──────── DATASET RECORDS ────────
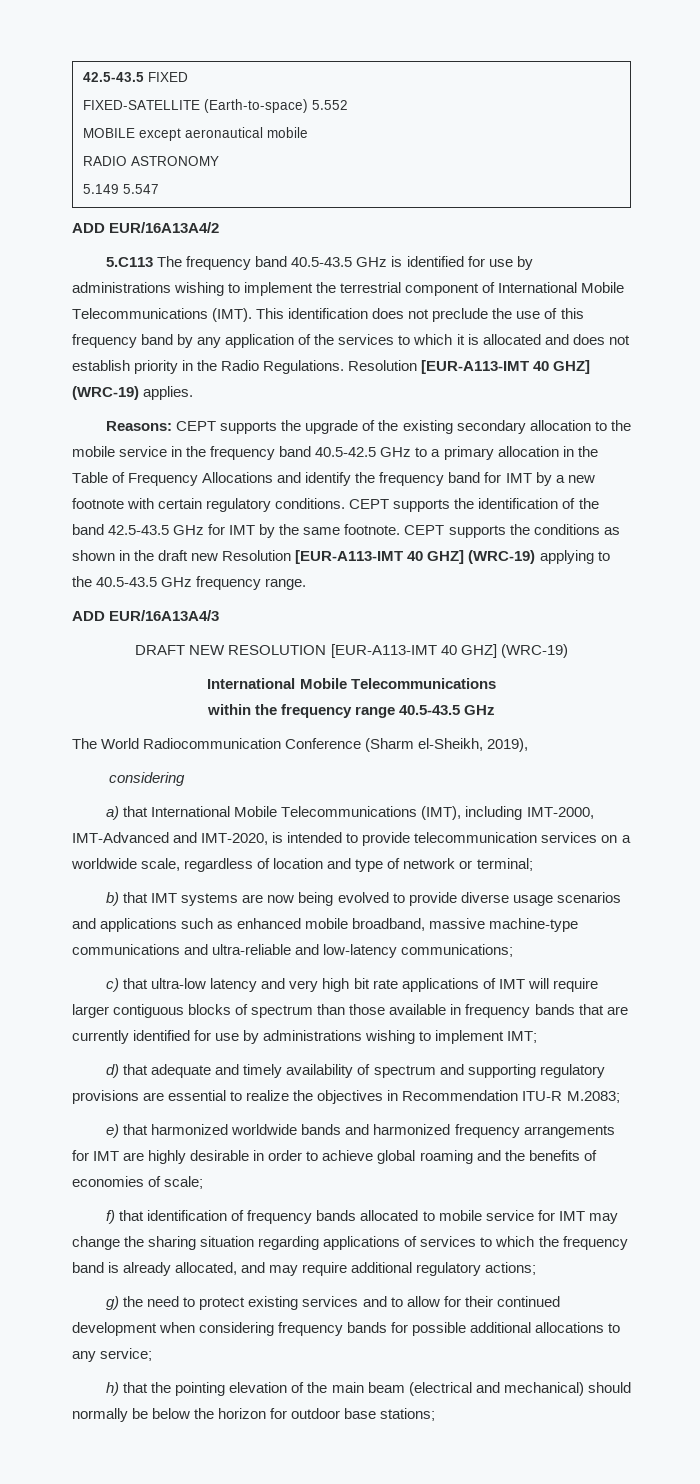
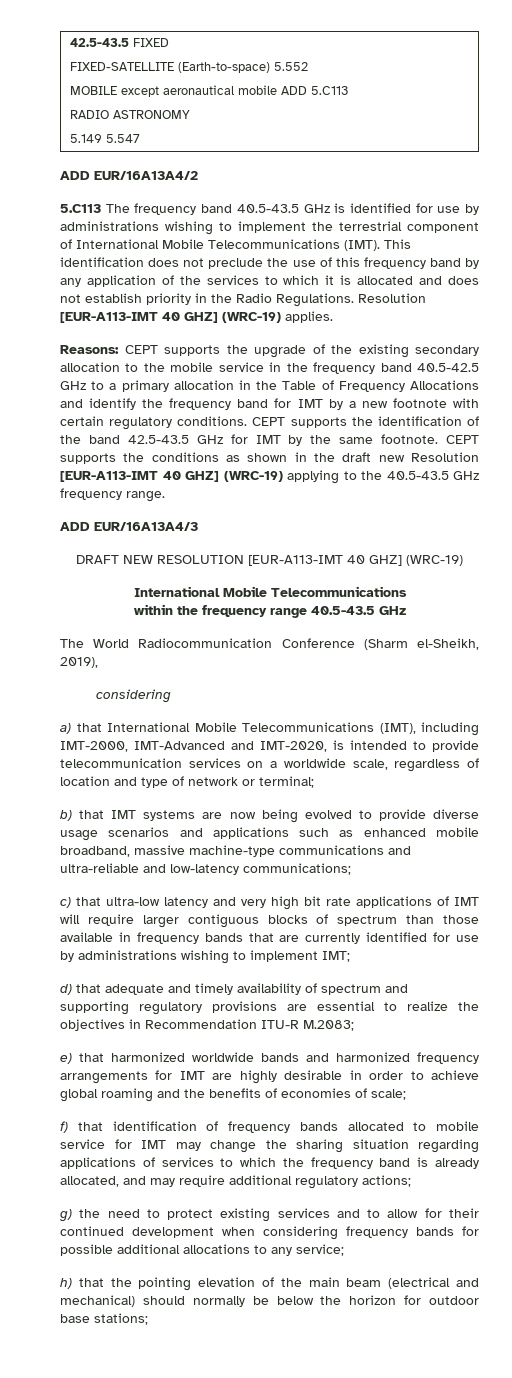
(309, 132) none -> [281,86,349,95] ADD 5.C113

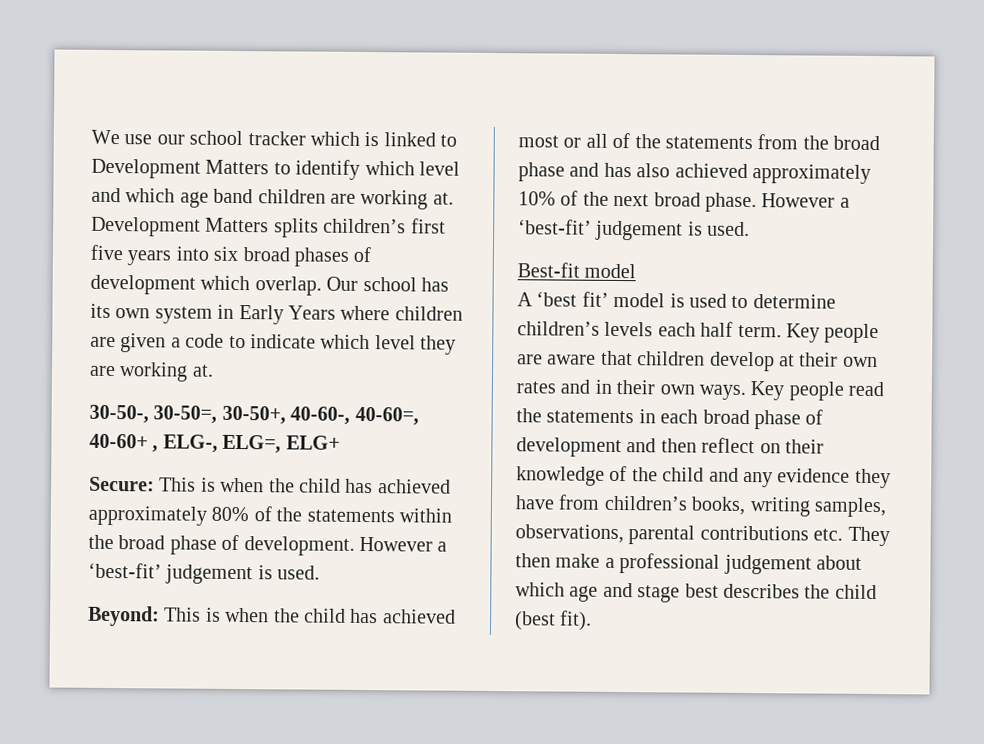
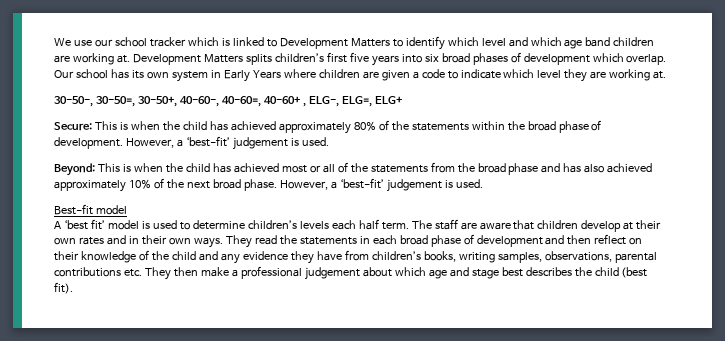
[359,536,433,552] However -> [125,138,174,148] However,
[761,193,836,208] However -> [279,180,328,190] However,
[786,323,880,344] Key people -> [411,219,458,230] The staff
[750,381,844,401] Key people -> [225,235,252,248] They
────────
- **WHAT THE TASK REQUIRES**:
Using the records above, copy all lines that include the word "people".

- **SOLUTION TO THIS EXERCISE**:
[786,323,880,344] Key people -> [411,219,458,230] The staff
[750,381,844,401] Key people -> [225,235,252,248] They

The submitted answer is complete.